Refer to the Usage page for more training options and output details.

4. Run Prediction

cisformer rna2atac_predict -r preprocessed_dataset/test_rna.h5ad -m save/2025-05-12_rna2atac_test/epoch34/pytorch_model.bin
  • -r: RNA .h5ad file for prediction

  • -m: trained model checkpoint

The predicted ATAC matrix will be saved to output/cisformer_predicted_atac.h5ad.
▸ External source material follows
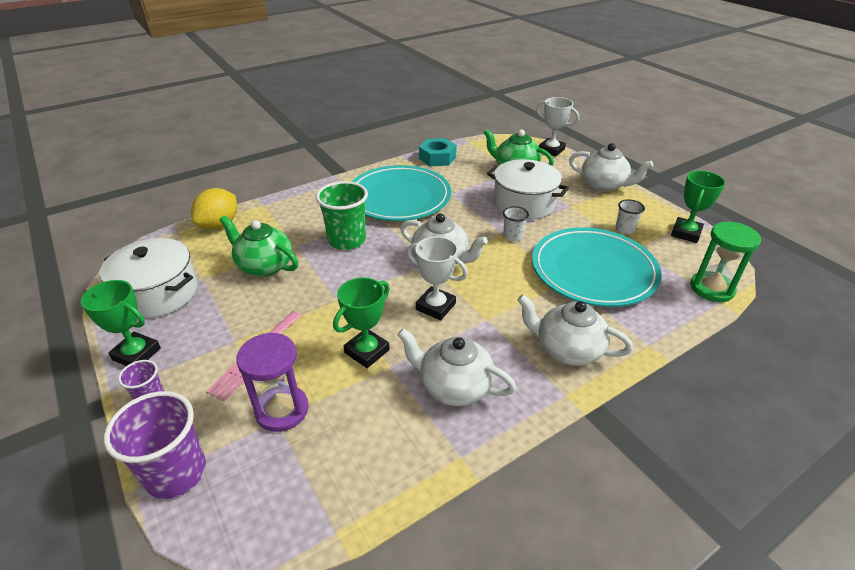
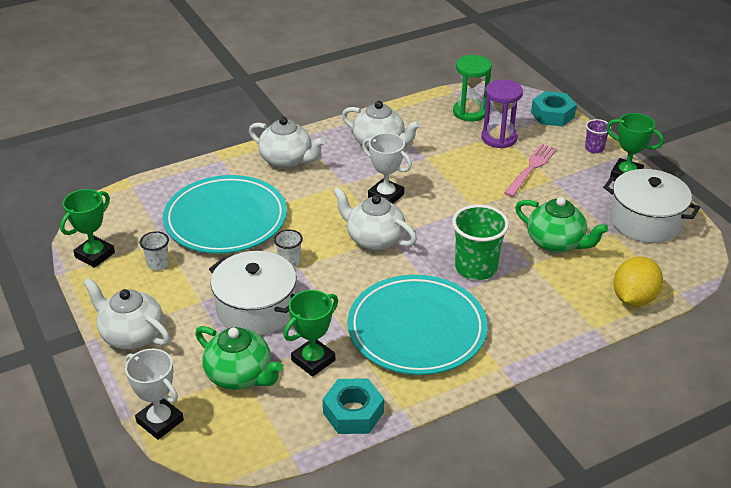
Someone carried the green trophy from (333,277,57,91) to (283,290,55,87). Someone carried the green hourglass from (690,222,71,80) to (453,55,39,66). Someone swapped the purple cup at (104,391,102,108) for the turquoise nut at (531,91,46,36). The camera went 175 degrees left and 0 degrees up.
Refer to the Usage page for more training options and output details.


ATAC ➝ RNA

1. Configure Parameters (Optional)

Edit the ATAC2RNA configuration:

cisformer_config/atac2rna_config.yaml

Refer to the Usage page for parameter details.

2. Preprocess Data

cisformer data_preprocess -r test_data/rna.h5ad -a test_data/atac.h5ad -s preprocessed_dataset --atac2rna
  • --atac2rna: specifies the ATAC2RNA direction

  • Other arguments are the same as in RNA2ATAC

See the Usage page for additional options and output details.

3. Train the Model

cisformer atac2rna_train -d preprocessed_dataset/cisformer_atac2rna_train_dataset -n atac2rna_test
  • -d: training dataset path

  • -n: project name

A subdirectory like 2025-05-12_atac2rna_test will be created under save, containing the trained model.

Refer to the Usage page for more training options and output details.

4. Run Prediction (Optional)

cisformer atac2rna_predict -d preprocessed_dataset/cisformer_atac2rna_test_dataset/atac2rna_0.pt -m save/2025-05-12_atac2rna_test/epoch30/pytorch_model.bin
  • -d: .pt test dataset

  • -m: trained model checkpoint

The predicted RNA matrix will be saved to output/cisformer_predicted_rna.h5ad.

Refer to the Usage page for more training options and output details.